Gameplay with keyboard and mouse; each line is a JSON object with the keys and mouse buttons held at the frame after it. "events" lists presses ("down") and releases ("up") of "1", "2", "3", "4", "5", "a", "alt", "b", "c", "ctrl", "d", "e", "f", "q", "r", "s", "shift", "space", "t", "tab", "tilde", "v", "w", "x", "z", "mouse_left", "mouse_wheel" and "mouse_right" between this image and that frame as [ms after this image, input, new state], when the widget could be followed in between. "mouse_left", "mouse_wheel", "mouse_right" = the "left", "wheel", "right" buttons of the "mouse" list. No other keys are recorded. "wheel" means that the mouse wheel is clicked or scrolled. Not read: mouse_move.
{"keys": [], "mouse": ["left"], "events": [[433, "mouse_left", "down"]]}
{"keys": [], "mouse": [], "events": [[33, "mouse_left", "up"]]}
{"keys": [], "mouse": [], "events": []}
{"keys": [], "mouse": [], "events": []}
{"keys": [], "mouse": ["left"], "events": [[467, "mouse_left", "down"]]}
━━━━━━━━
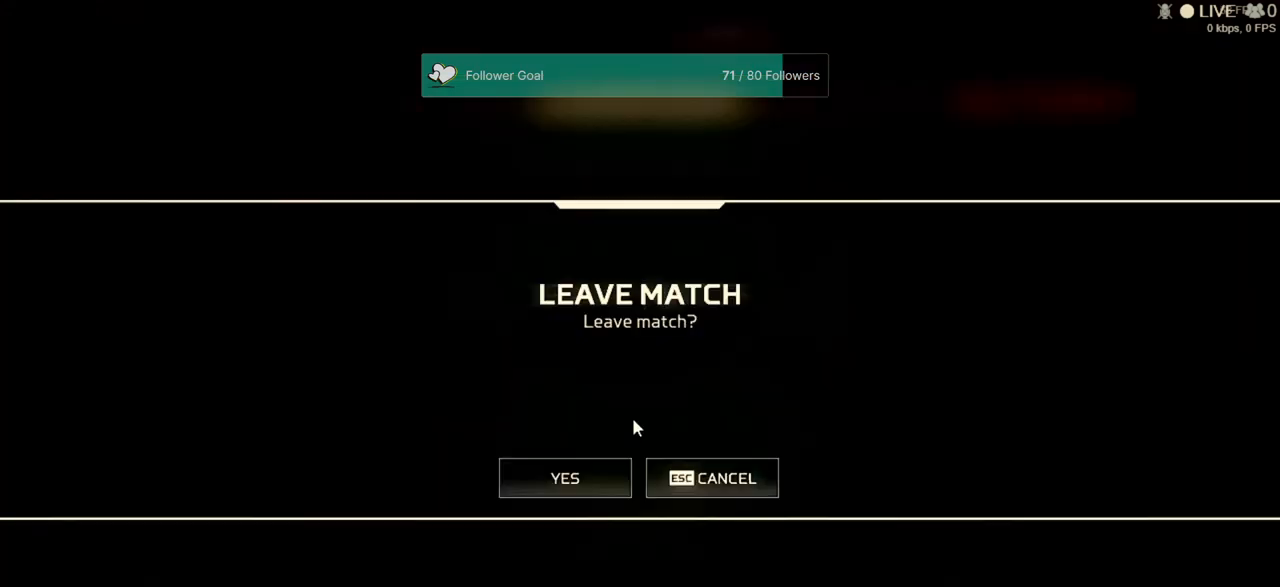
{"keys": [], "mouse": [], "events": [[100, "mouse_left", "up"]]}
━━━━━━━━
Report back each line in the material above that contains the string "down".

> _EXERCISE OUTPUT_
Gameplay with keyboard and mouse; each line is a JSON object with the keys and mouse buttons held at the frame after it. "events" lists presses ("down") and releases ("up") of "1", "2", "3", "4", "5", "a", "alt", "b", "c", "ctrl", "d", "e", "f", "q", "r", "s", "shift", "space", "t", "tab", "tilde", "v", "w", "x", "z", "mouse_left", "mouse_wheel" and "mouse_right" between this image and that frame as [ms after this image, input, new state], when the widget could be followed in between. "mouse_left", "mouse_wheel", "mouse_right" = the "left", "wheel", "right" buttons of the "mouse" list. No other keys are recorded. "wheel" means that the mouse wheel is clicked or scrolled. Not read: mouse_move.
{"keys": [], "mouse": ["left"], "events": [[433, "mouse_left", "down"]]}
{"keys": [], "mouse": ["left"], "events": [[467, "mouse_left", "down"]]}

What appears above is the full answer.